● **PASSAGE SHOWN**:
++++++++++

# Compact mirrors



## Toni (Dec 13, 2010)

Thought I would share these compact mirrors with everyone instead of always showing pens I made the red rose one earlier this year the other 3 I made yesturday.  They are the last of my compacts that I have I love making them. 

Thank you for Looking!!


----------



## snowman56 (Dec 13, 2010)

Wonderful work as allways.


----------



## Two Hair (Dec 13, 2010)

Very pretty


----------



## nativewooder (Dec 13, 2010)

As usuall, your pieces are just "WOW"!


----------



## Pioneerpens (Dec 13, 2010)

WOW is right! great work Toni!


----------



## renowb (Dec 13, 2010)

WOW! Looks good enough to eat! Nice work Toni! Very beautiful!


----------



## Toni (Dec 13, 2010)

Thank you so much for the complements!!


----------



## PenMan1 (Dec 13, 2010)

All good stuff, as usual! Keep up your excellent work.


----------



## Super Dave (Dec 13, 2010)

Toni, your work is beautiful!

Dave


----------



## ctubbs (Dec 13, 2010)

Tony and Doc, now that is a pair.  Wonderful work Toni.  Thanks you for sharing.
Charles


----------



## its_virgil (Dec 13, 2010)

What! No pens? But, hey, your work makes even a plain ole compact look classy. Very nice....very nice indeed! I think the spell is broken.
Do a good turn daily!
Don


----------



## CaptG (Dec 13, 2010)

Just plain awesome,  as usual.  You never cease to amaze me.


----------



## jttheclockman (Dec 13, 2010)

Now those could be huge sellers. Put them with a pen and wow. Nice work as usual. Thanks for showing.


----------



## Penl8the (Dec 13, 2010)

Beautiful. I just love your work.


----------



## IPD_Mrs (Dec 13, 2010)

Toni,

Those are absolutely beautiful.  I would think that any female that carries a compact would be proud to show off one of your creations!

Linda


----------



## Nikitas (Dec 13, 2010)

AS I said earlier, your work is amazing!!!!
Brian Nikitas


----------



## holmqer (Dec 13, 2010)

Fantastic looking as usual. Out of curiosity are there standard sized inserts of pressed powder to put in these compact kits?


----------



## OKLAHOMAN (Dec 13, 2010)

Batgirl, some of the things that come out of your batcave would make even blind bats see...... just amazing.


----------



## nava1uni (Dec 14, 2010)

++++++++++

Saved data entries
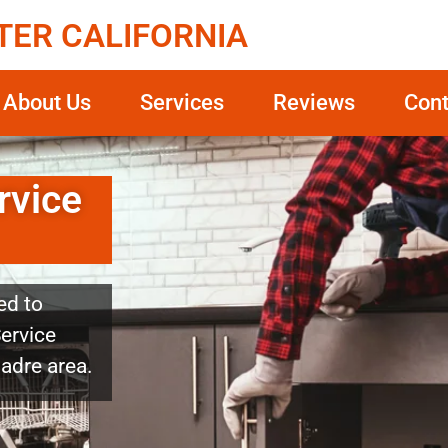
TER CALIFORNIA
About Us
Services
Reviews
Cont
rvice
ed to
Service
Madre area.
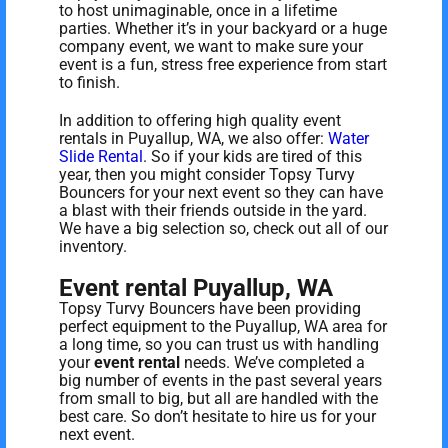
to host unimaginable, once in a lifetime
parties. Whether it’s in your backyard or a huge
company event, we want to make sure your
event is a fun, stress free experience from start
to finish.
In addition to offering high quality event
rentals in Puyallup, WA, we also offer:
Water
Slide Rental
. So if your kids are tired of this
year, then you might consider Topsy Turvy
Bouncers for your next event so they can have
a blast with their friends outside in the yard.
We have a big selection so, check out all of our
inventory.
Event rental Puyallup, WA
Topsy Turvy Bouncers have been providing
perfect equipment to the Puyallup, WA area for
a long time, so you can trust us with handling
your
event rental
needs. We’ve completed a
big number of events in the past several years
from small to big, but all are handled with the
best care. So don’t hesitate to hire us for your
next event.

++++++++++

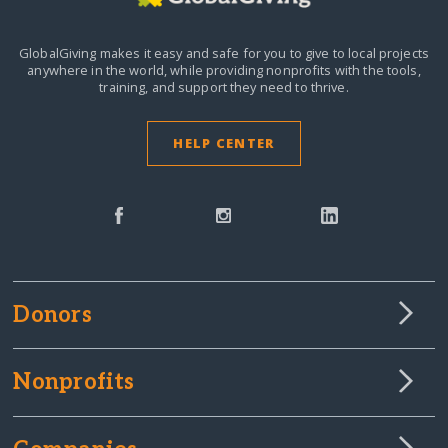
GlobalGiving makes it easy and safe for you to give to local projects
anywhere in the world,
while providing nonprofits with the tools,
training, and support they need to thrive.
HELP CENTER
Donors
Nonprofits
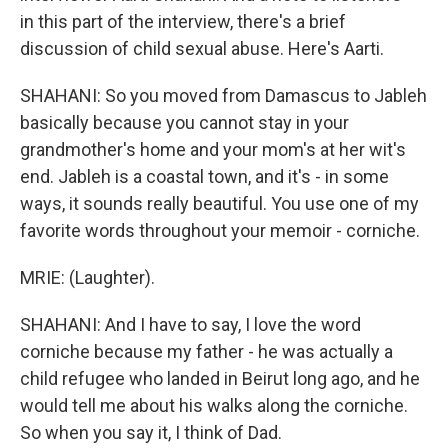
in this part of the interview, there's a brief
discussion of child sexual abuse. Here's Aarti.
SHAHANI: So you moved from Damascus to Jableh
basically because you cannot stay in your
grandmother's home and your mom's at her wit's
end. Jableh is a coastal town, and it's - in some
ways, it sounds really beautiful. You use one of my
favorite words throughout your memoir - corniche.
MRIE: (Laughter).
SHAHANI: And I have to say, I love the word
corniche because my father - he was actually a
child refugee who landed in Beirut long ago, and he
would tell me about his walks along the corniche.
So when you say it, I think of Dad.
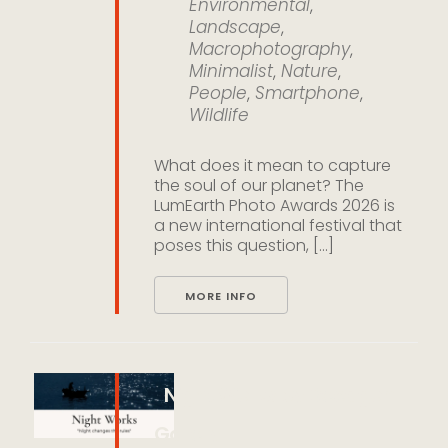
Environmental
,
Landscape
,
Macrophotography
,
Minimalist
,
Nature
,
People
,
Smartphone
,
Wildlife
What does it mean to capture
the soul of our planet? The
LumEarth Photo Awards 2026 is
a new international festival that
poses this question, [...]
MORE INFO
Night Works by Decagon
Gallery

++++++++++

● **EXERCISE GOAL**: From the compact mirrors thread above, copy the passage that runs from "## holmqer (Dec" up to and including "these compact kits?".

● **OUTPUT FOR THIS EXERCISE**:
## holmqer (Dec 13, 2010)

Fantastic looking as usual. Out of curiosity are there standard sized inserts of pressed powder to put in these compact kits?